Vorteil: kann nicht von mir manipuliert werden; Nachteil: kann nicht von mir manipuliert werden.

Herausnehmen unmöglich. Zungenschmerzen. Habe nicht gewusst, dass es sowas gibt, bin ja schliesslich Gynäko­login.

Beim Kongress – logisch – muss ich auf’s Podium und reden; wie mein Gatte immer wieder bemerkt, ist quatschen schliesslich mein Beruf. Irgendwie fällt mein neu erworbener Sprachfehler auf Englisch nicht so auf. Dafür fragt mich Linda Cardozo, eine Kollegin aus London, die mich schon viele Jahre kennt, ob ich sicher bin, kein ­Malignom zu haben. Schliesse messerscharf daraus, dass ich nicht blendend aussehe. Das ist Mist, im Moment aber eher sekundär. Es geht aktuell ums pure Überleben.

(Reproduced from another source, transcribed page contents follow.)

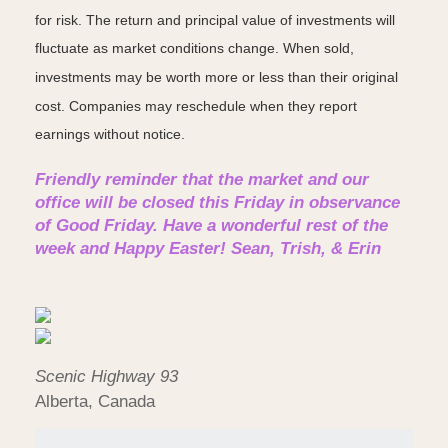
for risk. The return and principal value of investments will
fluctuate as market conditions change. When sold,
investments may be worth more or less than their original
cost. Companies may reschedule when they report
earnings without notice.
Friendly reminder that the market and our
office will be closed this Friday in observance
of Good Friday. Have a wonderful rest of the
week and Happy Easter! Sean, Trish, & Erin
Scenic Highway 93
Alberta, Canada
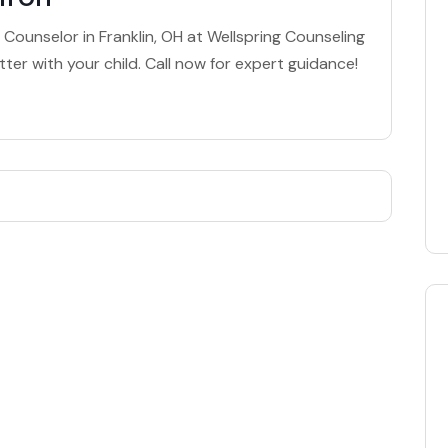
 Counselor in Franklin, OH at Wellspring Counseling
ter with your child. Call now for expert guidance!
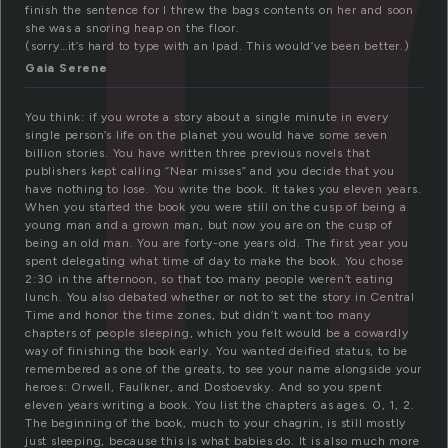
finish the sentence for I threw the bags contents on her and soon
she was a snoring heap on the floor.
(sorry…it’s hard to type with an Ipad. This would’ve been better.)
Gaia Serene
You think: if you wrote a story about a single minute in every
single person’s life on the planet you would have some seven
billion stories. You have written three previous novels that
publishers kept calling “Near misses” and you decide that you
have nothing to lose. You write the book. It takes you eleven years.
When you started the book you were still on the cusp of being a
young man and a grown man, but now you are on the cusp of
being an old man. You are forty-one years old. The first year you
spent delegating what time of day to make the book. You chose
2:30 in the afternoon, so that too many people weren’t eating
lunch. You also debated whether or not to set the story in Central
Time and honor the time zones, but didn’t want too many
chapters of people sleeping, which you felt would be a cowardly
way of finishing the book early. You wanted deified status, to be
remembered as one of the greats, to see your name alongside your
heroes: Orwell, Faulkner, and Dostoevsky. And so you spent
eleven years writing a book. You list the chapters as ages. 0, 1, 2.
The beginning of the book, much to your chagrin, is still mostly
just sleeping, because this is what babies do. It is also much more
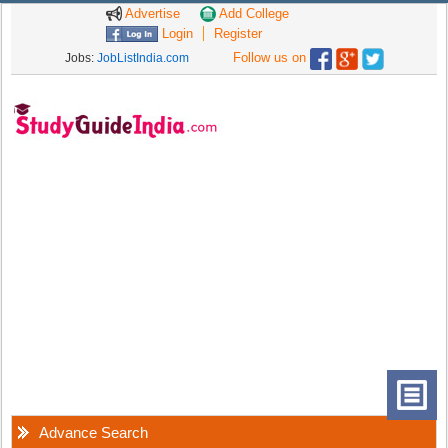
Advertise
Add College
Login
Register
Follow us on
Jobs:
JobListIndia.com
Advance Search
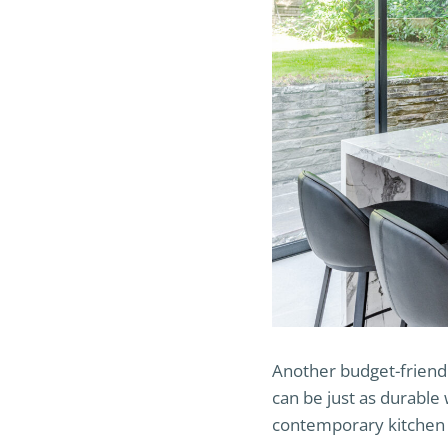
Another budget-friendl
can be just as durable 
contemporary kitchen o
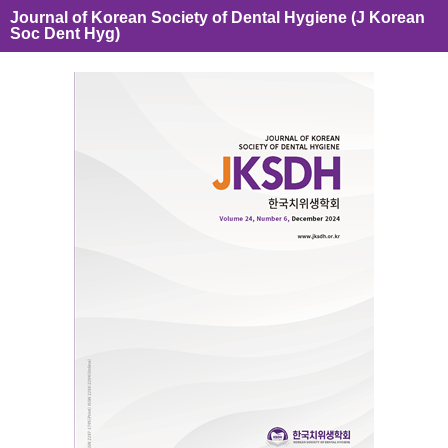
Journal of Korean Society of Dental Hygiene (J Korean
Soc Dent Hyg)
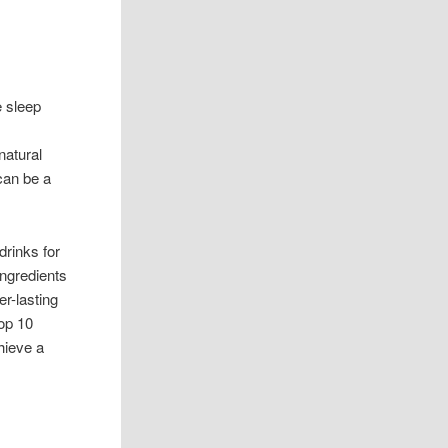
e sleep
natural
 can be a
drinks for
ingredients
er-lasting
top 10
hieve a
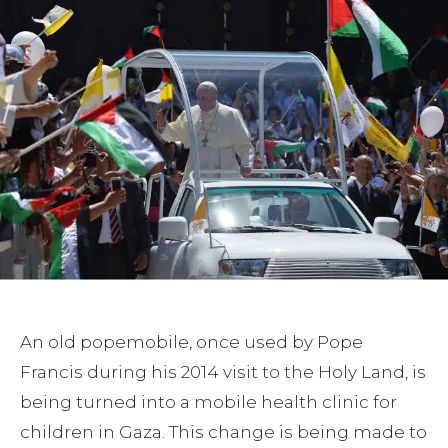
An old popemobile, once used by Pope
Francis during his 2014 visit to the Holy Land, is
being turned into a mobile health clinic for
children in Gaza. This change is being made to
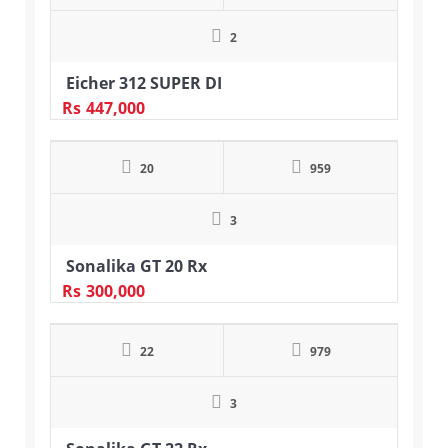
2
Eicher 312 SUPER DI
Rs
447,000
20
959
3
Sonalika GT 20 Rx
Rs
300,000
22
979
3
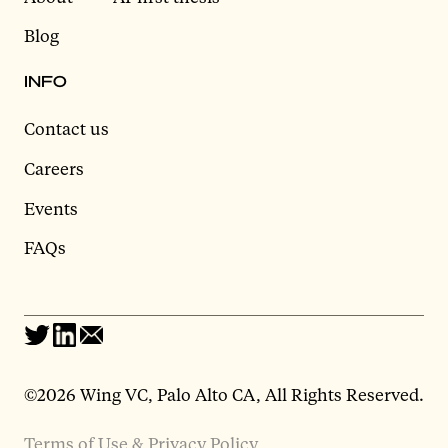
Blog
INFO
Contact us
Careers
Events
FAQs
©2026 Wing VC, Palo Alto CA, All Rights Reserved.
Terms of Use & Privacy Policy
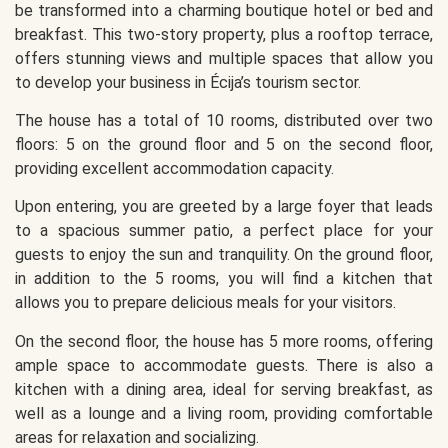
be transformed into a charming boutique hotel or bed and
breakfast. This two-story property, plus a rooftop terrace,
offers stunning views and multiple spaces that allow you
to develop your business in Écija’s tourism sector.
The house has a total of 10 rooms, distributed over two
floors: 5 on the ground floor and 5 on the second floor,
providing excellent accommodation capacity.
Upon entering, you are greeted by a large foyer that leads
to a spacious summer patio, a perfect place for your
guests to enjoy the sun and tranquility. On the ground floor,
in addition to the 5 rooms, you will find a kitchen that
allows you to prepare delicious meals for your visitors.
On the second floor, the house has 5 more rooms, offering
ample space to accommodate guests. There is also a
kitchen with a dining area, ideal for serving breakfast, as
well as a lounge and a living room, providing comfortable
areas for relaxation and socializing.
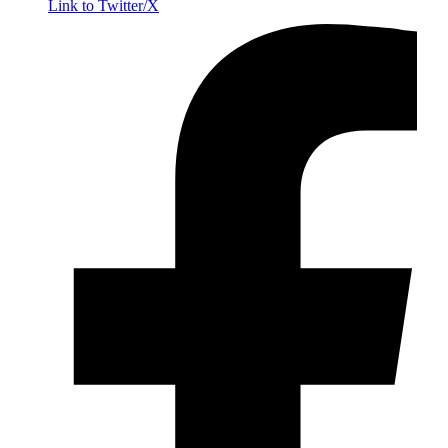
Link to Twitter/X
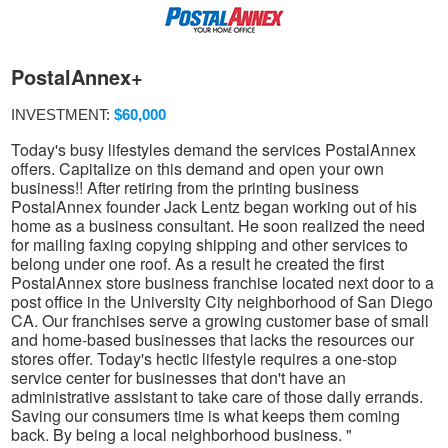
PostalAnnex+
INVESTMENT:
$60,000
Today's busy lifestyles demand the services PostalAnnex
offers. Capitalize on this demand and open your own
business!! After retiring from the printing business
PostalAnnex founder Jack Lentz began working out of his
home as a business consultant. He soon realized the need
for mailing faxing copying shipping and other services to
belong under one roof. As a result he created the first
PostalAnnex store business franchise located next door to a
post office in the University City neighborhood of San Diego
CA. Our franchises serve a growing customer base of small
and home-based businesses that lacks the resources our
stores offer. Today's hectic lifestyle requires a one-stop
service center for businesses that don't have an
administrative assistant to take care of those daily errands.
Saving our consumers time is what keeps them coming
back. By being a local neighborhood business. "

Normalerweise mag ich Frühstück im Hotel, Buffet, herrlich. Jetzt mit Zahnspange??? Vergiss es. Es gibt Rührei, Joghurt oder Rührei. Alles Solide quält meine Mundhöhle derart, dass ich lieber verzichte. Abends gemeinsames Essen mit der Schweizer Fraktion. Mein Sitznachbar, ein Freund des schwelgenden Genusses, isst eine riesige Schweinshaxe, ich eine Suppe. Fein. Die Kollegen fragen meine Freundin, ob ich irgendwie schwer erkrankt sei. Ich zweifele an meiner Entscheidung für die Spange und frage mich, ob die Dritten nicht besser gewesen wären.

Irgendwie überlebe ich den Kongress mit Suppe und Rührei. Alkohol hilf nur bedingt. Leider.

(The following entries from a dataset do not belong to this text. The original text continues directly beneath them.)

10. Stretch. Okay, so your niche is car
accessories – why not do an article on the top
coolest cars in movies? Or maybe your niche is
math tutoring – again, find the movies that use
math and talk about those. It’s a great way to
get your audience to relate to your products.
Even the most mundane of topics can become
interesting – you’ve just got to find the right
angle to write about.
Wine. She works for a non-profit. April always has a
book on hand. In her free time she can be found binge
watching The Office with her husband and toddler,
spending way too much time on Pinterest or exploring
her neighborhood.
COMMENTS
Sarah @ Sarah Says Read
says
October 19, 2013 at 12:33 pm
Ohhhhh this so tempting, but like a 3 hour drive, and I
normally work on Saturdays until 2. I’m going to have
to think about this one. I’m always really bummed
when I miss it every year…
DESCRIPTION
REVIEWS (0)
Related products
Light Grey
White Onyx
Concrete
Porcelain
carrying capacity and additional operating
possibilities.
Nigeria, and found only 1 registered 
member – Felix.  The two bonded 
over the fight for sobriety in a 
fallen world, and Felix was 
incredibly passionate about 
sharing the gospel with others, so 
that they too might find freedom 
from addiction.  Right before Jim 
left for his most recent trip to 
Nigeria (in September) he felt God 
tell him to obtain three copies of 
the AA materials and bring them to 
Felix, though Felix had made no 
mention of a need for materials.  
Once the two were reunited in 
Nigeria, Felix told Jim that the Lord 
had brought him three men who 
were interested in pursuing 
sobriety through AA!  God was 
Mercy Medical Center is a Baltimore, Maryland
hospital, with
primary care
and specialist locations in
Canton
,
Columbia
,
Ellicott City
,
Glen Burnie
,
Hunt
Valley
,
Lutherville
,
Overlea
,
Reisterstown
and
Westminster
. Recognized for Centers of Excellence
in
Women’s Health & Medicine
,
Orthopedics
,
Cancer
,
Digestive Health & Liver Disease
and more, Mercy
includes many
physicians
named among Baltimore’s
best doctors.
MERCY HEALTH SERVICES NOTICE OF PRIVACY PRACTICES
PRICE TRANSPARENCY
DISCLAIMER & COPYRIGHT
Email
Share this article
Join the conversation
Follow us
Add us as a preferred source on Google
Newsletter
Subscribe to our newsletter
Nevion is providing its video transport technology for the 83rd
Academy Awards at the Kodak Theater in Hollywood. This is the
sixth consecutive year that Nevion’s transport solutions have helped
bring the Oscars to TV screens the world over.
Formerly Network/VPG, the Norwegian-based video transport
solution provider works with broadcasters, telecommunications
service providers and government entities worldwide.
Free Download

Im Verlauf werden in den nächsten Monaten immer wieder Drähte gewechselt, verstärkt, gebogen und montiert, woraufhin meine Zunge immer wieder gleich beleidigt reagiert.

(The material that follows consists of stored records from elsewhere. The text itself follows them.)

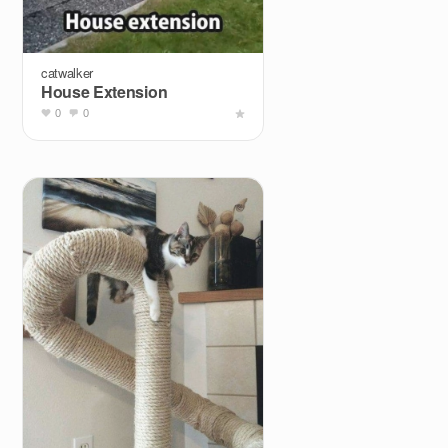
catwalker
House Extension
0
0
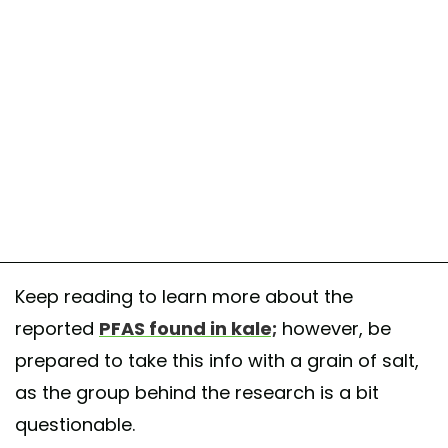
Keep reading to learn more about the
reported
PFAS found in kale;
however, be
prepared to take this info with a grain of salt,
as the group behind the research is a bit
questionable.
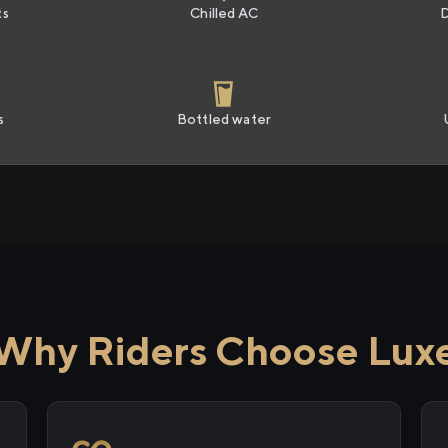
ts
Chilled AC
s
Bottled water
Why Riders Choose Lux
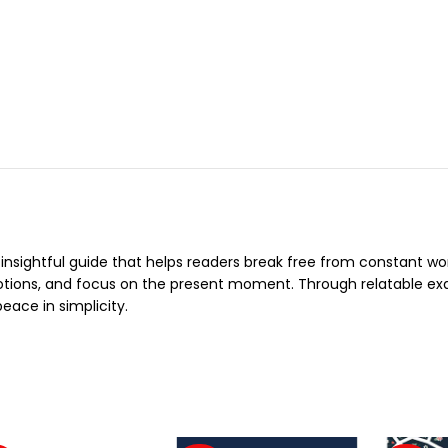
 insightful guide that helps readers break free from constant w
otions, and focus on the present moment. Through relatable e
eace in simplicity.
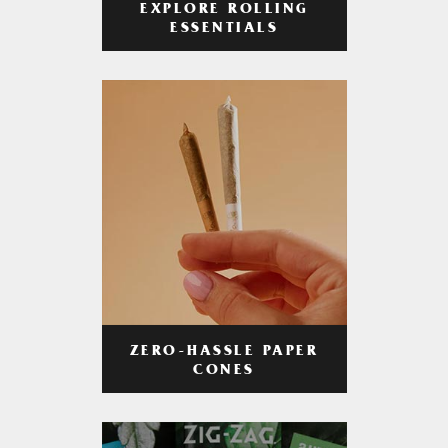
EXPLORE ROLLING
ESSENTIALS
ZERO-HASSLE PAPER
CONES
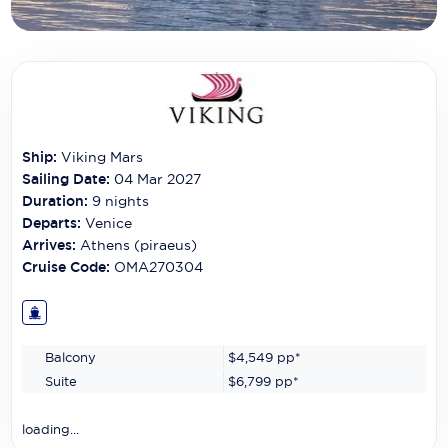
Carnival Cruise Line
Celebrity Cruises
Celestyal Cruises
Coral Expeditions
Ship:
Viking Mars
Crystal Cruises
Sailing Date:
04 Mar 2027
Duration:
9
nights
Cunard Cruise Line
Departs:
Venice
Arrives:
Athens (piraeus)
Disney Cruise Line
Cruise Code:
OMA270304
Emerald Cruises
Explora Journeys
Balcony
$4,549
pp*
Fred.Olsen Cruise Lines
Suite
$6,799
pp*
Galaxy Cruises
loading...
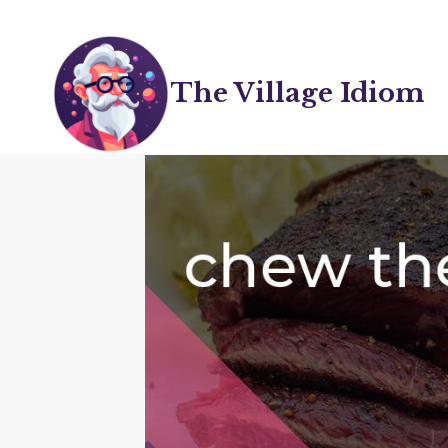
Skip
to
content
The Village Idiom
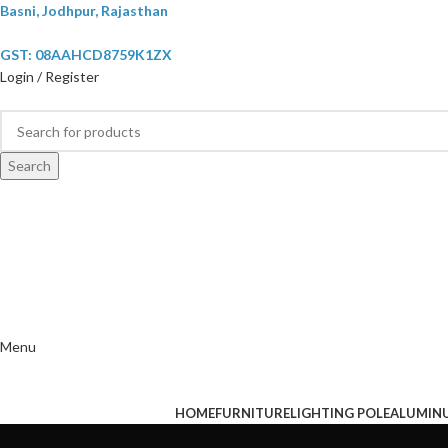
Basni, Jodhpur, Rajasthan
GST: 08AAHCD8759K1ZX
Login / Register
Search
Menu
HOME
FURNITURE
LIGHTING POLE
ALUMIN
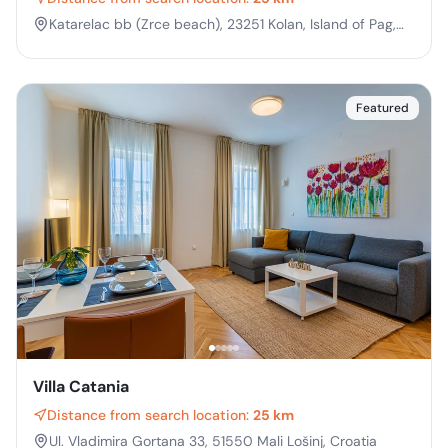
Katarelac bb (Zrce beach), 23251 Kolan, Island of Pag,
Croatia
Featured
Villa Catania
Distance from search location:
25 km
Ul. Vladimira Gortana 33, 51550 Mali Lošinj, Croatia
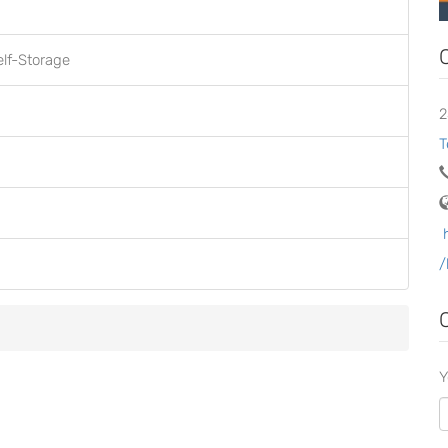
elf-Storage
2
T
/
Y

Getoppt wird das Ganze, als nach acht Monaten auch noch fiese kleine sehr potente Gummis dazukommen, die ich mehrmals täglich montieren muss, um meinen Kiefer in eine neue Position zu zwingen. Diese Gummis haben typisch gynäkologische Probleme: Sie reissen und „zongen“ dann an den Gaumen, die Zunge oder das Zahnfleisch. Tut fast nicht weh.

Fazit

Nach knapp neun Monaten Zahnspange, etlichen Kilos weniger und ganz neuen Erfahrungen mit Gummis sind die Zähne wieder gerade. Sprechen ist immer noch nicht wie normal, ich denke jeden Tag daran, wann dieses Teil endlich wieder rauskommt. Essen macht keinen Spass mehr. Zahnspangen sollte man am besten in jungen ­Jahren und nicht erst mit 54 montieren lassen. Dann
kann man sich wenigstens an roten, blauen und grünen ­Brackets erfreuen.